We have seen a tightening in the egg sector, as some Members have referenced. The UK supply chain is resilient: there are currently 38 million laying hens across the country. Avian flu is not having an impact on the overall supply, with only 2% of the national flock having died or been culled due to avian flu. The disruption to the supply of eggs we have seen recently is mainly due to the commercial decisions that businesses are taking as a result of the rising costs of feed and energy over the past year, mostly caused by Putin’s illegal invasion of Ukraine.

We welcome the announcements made by some retailers that they will provide additional financial support to the egg sector in recognition of the challenges that the sector faces, and we encourage those retailers to continue to support the egg industry. We are working closely with devolved Administrations to keep the egg market under close review, and will continue to do so. We have also been keen to work closely with the egg industry; we have done so in recent weeks, and I will chair a roundtable on 6 December with representatives from across the UK egg supply chain to discuss the challenges that the sector is facing and determine how we can assist.

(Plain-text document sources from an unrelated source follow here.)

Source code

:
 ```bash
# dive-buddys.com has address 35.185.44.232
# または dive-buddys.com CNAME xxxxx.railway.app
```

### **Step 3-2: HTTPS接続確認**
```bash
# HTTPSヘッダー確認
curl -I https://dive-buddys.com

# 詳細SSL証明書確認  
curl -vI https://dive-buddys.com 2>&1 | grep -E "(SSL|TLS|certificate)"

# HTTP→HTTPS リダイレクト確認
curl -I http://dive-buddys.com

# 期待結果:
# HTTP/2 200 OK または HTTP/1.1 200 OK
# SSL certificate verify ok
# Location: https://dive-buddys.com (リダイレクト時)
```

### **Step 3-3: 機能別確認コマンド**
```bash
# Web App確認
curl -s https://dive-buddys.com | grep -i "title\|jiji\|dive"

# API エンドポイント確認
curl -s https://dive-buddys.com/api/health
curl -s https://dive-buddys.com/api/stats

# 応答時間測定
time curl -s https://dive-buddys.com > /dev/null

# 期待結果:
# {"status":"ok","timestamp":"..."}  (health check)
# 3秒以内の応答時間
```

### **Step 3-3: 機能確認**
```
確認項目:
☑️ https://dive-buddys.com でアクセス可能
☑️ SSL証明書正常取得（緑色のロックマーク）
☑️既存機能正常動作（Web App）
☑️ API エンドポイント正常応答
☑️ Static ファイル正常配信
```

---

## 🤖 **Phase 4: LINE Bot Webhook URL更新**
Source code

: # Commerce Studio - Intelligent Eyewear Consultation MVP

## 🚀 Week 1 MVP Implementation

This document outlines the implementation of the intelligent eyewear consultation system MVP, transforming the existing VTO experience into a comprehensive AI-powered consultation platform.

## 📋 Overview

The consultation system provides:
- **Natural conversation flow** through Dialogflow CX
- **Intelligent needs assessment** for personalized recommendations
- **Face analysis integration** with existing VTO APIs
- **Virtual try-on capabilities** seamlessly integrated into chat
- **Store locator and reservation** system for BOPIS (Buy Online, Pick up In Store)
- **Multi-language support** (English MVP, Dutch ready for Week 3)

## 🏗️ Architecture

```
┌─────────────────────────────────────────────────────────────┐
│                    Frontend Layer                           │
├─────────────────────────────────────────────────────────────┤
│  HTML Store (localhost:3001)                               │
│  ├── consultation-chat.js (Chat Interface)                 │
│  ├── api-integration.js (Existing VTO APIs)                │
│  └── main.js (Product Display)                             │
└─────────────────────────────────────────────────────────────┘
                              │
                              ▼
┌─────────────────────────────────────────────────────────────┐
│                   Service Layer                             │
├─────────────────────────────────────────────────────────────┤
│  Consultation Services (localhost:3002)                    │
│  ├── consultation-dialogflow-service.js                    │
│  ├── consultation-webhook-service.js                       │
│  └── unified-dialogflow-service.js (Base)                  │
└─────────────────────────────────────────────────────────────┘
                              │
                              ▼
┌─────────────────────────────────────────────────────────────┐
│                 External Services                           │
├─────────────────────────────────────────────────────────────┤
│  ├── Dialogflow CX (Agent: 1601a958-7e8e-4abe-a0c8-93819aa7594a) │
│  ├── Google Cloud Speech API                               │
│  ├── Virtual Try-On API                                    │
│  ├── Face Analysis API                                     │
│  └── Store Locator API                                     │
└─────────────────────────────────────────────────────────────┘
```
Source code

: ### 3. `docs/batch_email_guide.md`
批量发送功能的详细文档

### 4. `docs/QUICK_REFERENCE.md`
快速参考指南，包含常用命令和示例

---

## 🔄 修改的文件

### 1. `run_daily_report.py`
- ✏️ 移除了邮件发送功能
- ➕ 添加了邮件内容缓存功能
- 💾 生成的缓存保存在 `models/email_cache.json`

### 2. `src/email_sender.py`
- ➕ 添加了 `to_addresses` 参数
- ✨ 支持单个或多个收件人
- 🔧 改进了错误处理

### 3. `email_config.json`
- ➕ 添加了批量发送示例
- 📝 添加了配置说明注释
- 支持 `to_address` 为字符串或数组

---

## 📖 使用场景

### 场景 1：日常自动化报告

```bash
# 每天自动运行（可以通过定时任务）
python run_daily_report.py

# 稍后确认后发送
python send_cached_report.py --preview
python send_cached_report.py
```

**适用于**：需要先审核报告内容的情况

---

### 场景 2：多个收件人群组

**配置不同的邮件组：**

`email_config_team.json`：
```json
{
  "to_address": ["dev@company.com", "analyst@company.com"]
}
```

This has been a very positive debate. Lots of Members have identified the way out of this challenge in the long term, which of course will be vaccination. I sincerely hope that our scientists can find a solution that will solve our challenges. I express my extreme sympathy with those people who have been caught up with this terrible disease, and we will continue to work closely with the sector to make sure we have a thriving poultry industry moving forward.